▶ **INSTRUCTIONS TO FOLLOW**
Print the lines below exactly, beginning with the one that contains "Dooblio Классический 60 карт" and stopping after the last line.

▶ **GIVEN DATA**
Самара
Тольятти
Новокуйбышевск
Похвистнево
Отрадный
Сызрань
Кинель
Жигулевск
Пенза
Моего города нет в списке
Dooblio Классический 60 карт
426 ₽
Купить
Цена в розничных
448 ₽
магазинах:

▶ **ANSWER SECTION**
Dooblio Классический 60 карт
426 ₽
Купить
Цена в розничных
448 ₽
магазинах:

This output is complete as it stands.